What Italy’s government is hoping is that with the advent of the Jobs Act more businesses in Italy will start offering potential employees permanent contracts of employment instead of intrinsically unstable VAT registration based employment and temporary work contracts. To encourage this, businesses taking on more permanent staff in 2015 will be exempt from paying INPS pensions contributions for up to three years though these contributions are capped at €8,060 a year. However, businesses will do calculations and the results will determine which contract is likely to keep or increase profit margins.
Complicating matters is the fact that Italy’s businesses will still have to manage existing permanent contract employees having regard to previous complex and costly legislation. In other words, the previsions of the former employment law will still work to prevent businesses in Italy from downsizing (or sacking under-performing workers) and this means they may still opt for the nuclear option – closure which, of course, entails the loss of all jobs.

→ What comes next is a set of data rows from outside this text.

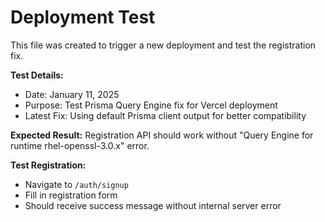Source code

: # Deployment Test

This file was created to trigger a new deployment and test the registration fix.

**Test Details:**
- Date: January 11, 2025
- Purpose: Test Prisma Query Engine fix for Vercel deployment
- Latest Fix: Using default Prisma client output for better compatibility

**Expected Result:**
Registration API should work without "Query Engine for runtime rhel-openssl-3.0.x" error.

**Test Registration:**
- Navigate to `/auth/signup`
- Fill in registration form
- Should receive success message without internal server error

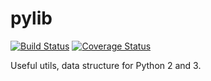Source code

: # pylib
[![Build Status](https://travis-ci.org/Prodesire/pylib.svg?branch=master)](https://travis-ci.org/Prodesire/pylib)
[![Coverage Status](https://coveralls.io/repos/github/Prodesire/pylib/badge.svg?branch=master)](https://coveralls.io/github/Prodesire/pylib?branch=master)

Useful utils, data structure for Python 2 and 3.
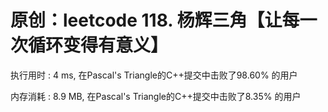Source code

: # 原创：leetcode 118. 杨辉三角【让每一次循环变得有意义】

执行用时 : 4 ms, 在Pascal's Triangle的C++提交中击败了98.60% 的用户

内存消耗 : 8.9 MB, 在Pascal's Triangle的C++提交中击败了8.35% 的用户

 
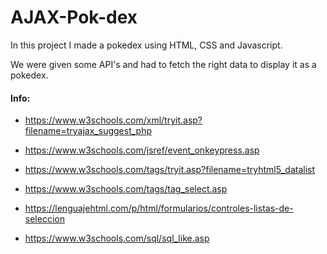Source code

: # AJAX-Pok-dex

In this project I made a pokedex using HTML, CSS and Javascript.

We were given some API's and had to fetch the right data to display it as a pokedex.

#### Info:

* https://www.w3schools.com/xml/tryit.asp?filename=tryajax_suggest_php

* https://www.w3schools.com/jsref/event_onkeypress.asp

* https://www.w3schools.com/tags/tryit.asp?filename=tryhtml5_datalist

* https://www.w3schools.com/tags/tag_select.asp

* https://lenguajehtml.com/p/html/formularios/controles-listas-de-seleccion

* https://www.w3schools.com/sql/sql_like.asp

On the other hand, businesses in Italy which are considering expansion, perhaps to meet increased export demand, should be able be to do so more easily. The question remains whether they will offer new workers permanent contracts of employment or one of the alternatives. Cost will be the deciding factor.
One rather curious aspect of the Jobs Act is the very limited number of businesses in Italy which stand to benefit from this reform. 98% of businesses in Italy employ fewer than 15 employees and these very small businesses were never affected by legislative restrictions on downsizing and could dismiss staff relatively easily too. For these businesses the Jobs Act will make little, if any, difference though it might encourage some of them to expand.
The Union View
Italy’s unions are not at all happy with the Jobs Act which, they argue, risks rendering employment even less stable than it is now. In actual fact though, employment in Italy will become no less stable than it is in the United Kingdom but still more stable than it is in the United States which, as you may have noted, appears to be dragging itself out of the crisis.
Will the Jobs Act alone help kick start Italy’s economy? Probably not but one could be wrong. Let’s see what the situation is six months from now.
One is still erring towards the previously expressed view that Italy’s Jobs Act is largely a waste of time.